April 16th, 2009

An old story describes a king who offered a fortune and his beautiful daughter in marriage to whoever could do the most amazing thing. Various knights and performers tried, but a handsome young man blew away everyone else with a clockwork made of gold, encrusted with jewels, and covered with beautiful paintings, all his own work. The clock chimed the hours, tracked the moon and planets across the sky, forecast the weather, and played beautiful, ethereal music on bells. He was about to be given the prize when an unshaven bruiser walked in with a sledgehammer and smashed the clock to pieces. Shocked and appalled, everyone present agreed that this destruction was even more amazing then the clock.

Bush’s footpads, from Cheny down into the OLC, are moral defectives. The torture they organized, abetted, and implemented was amazing but not remarkably inconsistent with their pervasive thuggery. What could be more remarkable than the Bush gang trashing international law, civilized standards of behavior, and the international reputation of their country?

Now we know. I was worried about this last week, hoping Panetta had stepped out of the corral on his own, but it’s now about as bad as it can get: Obama has made it national policy to ignore violations of international law, human decency, and stepped on everything we’ve believed since Nuremberg, promising no prosecutions of CIA torturers and hinting at no prosecutions of their enablers and commanders. All this on the day he released the documents that nail the latter to the wall (see Jon on one implication of this). The torture was less amazing, considering the people who did it, than this outrage coming from an administration that can reasonably be held to (and promises) conventional rules of decency.

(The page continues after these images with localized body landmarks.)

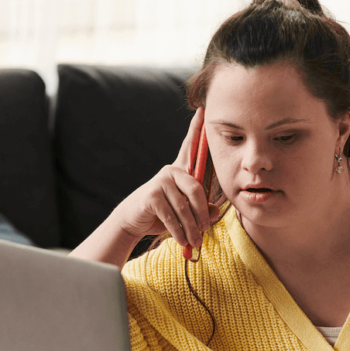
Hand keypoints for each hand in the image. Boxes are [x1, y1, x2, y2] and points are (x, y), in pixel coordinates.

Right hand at [112, 107, 219, 248]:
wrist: (134, 221)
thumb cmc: (163, 214)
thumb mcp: (186, 212)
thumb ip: (202, 209)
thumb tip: (215, 212)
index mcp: (181, 171)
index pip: (190, 146)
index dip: (197, 128)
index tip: (203, 109)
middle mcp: (171, 171)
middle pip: (197, 190)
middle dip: (202, 214)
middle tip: (205, 230)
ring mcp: (161, 181)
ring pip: (185, 207)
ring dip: (192, 228)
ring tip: (195, 241)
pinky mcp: (152, 195)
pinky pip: (173, 216)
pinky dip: (179, 231)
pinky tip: (181, 240)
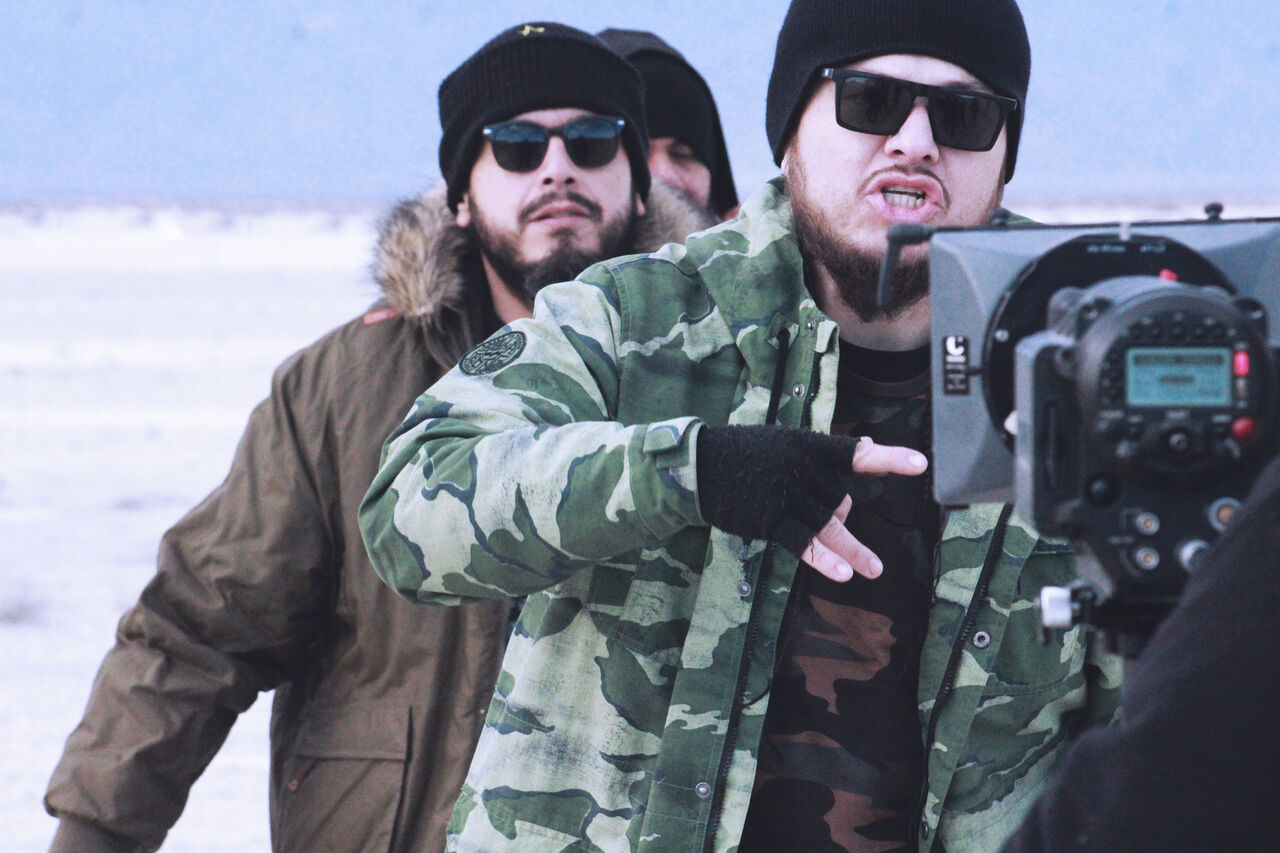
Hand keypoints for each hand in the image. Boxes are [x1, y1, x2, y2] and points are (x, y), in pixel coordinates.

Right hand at [696, 425, 927, 581]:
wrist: (700, 466)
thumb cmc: (747, 454)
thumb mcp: (786, 443)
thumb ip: (825, 455)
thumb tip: (864, 462)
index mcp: (809, 446)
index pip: (855, 453)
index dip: (890, 459)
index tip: (922, 464)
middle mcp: (801, 468)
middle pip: (838, 503)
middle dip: (836, 515)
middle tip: (821, 515)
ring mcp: (785, 494)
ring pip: (828, 526)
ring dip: (848, 548)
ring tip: (874, 569)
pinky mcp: (769, 519)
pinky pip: (803, 542)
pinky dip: (824, 559)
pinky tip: (845, 574)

I can’t exaggerate the damage this considered, purposeful, mistake has done to an administration I tried to help elect and had a lot of hope for. Torturing people systematically is not just criminal but outrageous, unspeakable. Having orders to do it is no excuse: we need every citizen and every spook to think before obeying orders that may for whatever reason be illegal, especially orders that are cruel, vengeful, and compromise the mission: this principle is so obvious movie plots are built on its universal validity.

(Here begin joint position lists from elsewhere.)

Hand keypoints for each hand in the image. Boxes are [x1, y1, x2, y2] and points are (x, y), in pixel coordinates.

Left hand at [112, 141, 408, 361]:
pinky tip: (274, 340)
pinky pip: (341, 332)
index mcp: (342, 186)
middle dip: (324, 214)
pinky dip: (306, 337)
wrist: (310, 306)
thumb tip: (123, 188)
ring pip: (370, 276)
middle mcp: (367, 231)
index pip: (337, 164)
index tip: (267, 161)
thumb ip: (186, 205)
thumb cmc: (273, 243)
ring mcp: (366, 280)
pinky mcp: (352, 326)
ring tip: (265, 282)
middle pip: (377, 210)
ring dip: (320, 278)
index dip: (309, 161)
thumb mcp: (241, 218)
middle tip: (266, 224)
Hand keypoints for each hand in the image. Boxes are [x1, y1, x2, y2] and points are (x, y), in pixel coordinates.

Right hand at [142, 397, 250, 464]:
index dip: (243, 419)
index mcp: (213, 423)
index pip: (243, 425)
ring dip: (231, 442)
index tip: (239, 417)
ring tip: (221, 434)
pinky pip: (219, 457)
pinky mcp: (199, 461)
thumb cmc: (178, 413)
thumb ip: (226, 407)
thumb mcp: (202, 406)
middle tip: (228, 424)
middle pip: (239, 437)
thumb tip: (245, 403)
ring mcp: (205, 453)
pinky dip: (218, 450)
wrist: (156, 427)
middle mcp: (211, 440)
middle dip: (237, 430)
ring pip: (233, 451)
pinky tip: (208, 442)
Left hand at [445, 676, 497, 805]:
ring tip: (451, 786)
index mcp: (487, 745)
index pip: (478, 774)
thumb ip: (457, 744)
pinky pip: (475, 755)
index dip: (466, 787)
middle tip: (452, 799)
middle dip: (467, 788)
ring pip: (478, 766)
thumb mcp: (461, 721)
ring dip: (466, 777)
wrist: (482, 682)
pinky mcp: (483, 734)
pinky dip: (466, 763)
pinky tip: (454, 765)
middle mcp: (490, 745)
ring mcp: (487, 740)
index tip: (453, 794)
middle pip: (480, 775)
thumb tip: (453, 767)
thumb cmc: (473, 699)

Spencer Ackerman is properly exercised about the memos and the policy, but wrong about the guy pouring the water. Soldiers in Iraq are not liable for an illegal war, but a soldier in Iraq ordered to pull the fingernails out of a prisoner by a sergeant or by a general is a criminal if he obeys.

Letting the authors of the most humiliating episode of a uniformly incompetent and vicious administration walk while cravenly mouthing nonsense about “looking ahead not backward” is not actually that far from the crimes themselves. It’s illegal to manage prosecutions of corruption and election fraud for political convenience, so how much worse is it to obstruct justice for really heinous offenses on grounds of political comfort, which is precisely what this is.

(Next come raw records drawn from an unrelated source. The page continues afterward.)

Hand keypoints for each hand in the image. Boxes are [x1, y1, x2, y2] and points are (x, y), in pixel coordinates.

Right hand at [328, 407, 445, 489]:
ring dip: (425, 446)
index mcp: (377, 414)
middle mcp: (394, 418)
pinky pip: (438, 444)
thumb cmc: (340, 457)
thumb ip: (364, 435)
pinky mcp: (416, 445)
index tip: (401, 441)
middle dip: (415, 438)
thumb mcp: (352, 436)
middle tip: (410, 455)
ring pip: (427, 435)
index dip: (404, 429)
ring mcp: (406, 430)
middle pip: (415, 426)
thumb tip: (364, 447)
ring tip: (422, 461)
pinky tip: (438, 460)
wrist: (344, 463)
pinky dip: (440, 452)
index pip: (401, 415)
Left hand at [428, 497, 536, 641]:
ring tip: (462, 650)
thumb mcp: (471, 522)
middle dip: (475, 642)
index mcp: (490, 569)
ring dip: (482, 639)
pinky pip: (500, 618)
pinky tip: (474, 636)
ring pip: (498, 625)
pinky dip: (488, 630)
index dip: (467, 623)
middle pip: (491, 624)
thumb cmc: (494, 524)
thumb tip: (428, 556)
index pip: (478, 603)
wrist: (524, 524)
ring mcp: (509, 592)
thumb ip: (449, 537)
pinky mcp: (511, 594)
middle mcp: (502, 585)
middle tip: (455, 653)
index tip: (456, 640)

Here and there in Obama’s administration, never mind the next time we make a mistake at the polls, bad guys are going to tell underlings to do bad things. The president just gave them all a pass. I can’t believe I’m saying this two months into the new regime, but today’s behavior is despicable. Not a little slip or a close call that went the wrong way; despicable. Obama is meeting this week with leaders of countries not that far removed from very black days of torture and lawlessness; American moral authority restored? Not today, not until this is fixed.

UPDATE (17/IV/09): Alex Koppelman provides a ray of hope that the DOJ (and other) higherups who authorized the torture are not off the hook (H/T Wshington Monthly). I think it’s important to go after the torturers, but it’s a lot more important to prosecute the senior malefactors, and a couple of paragraphs up, I was thinking of the latter when I said authors.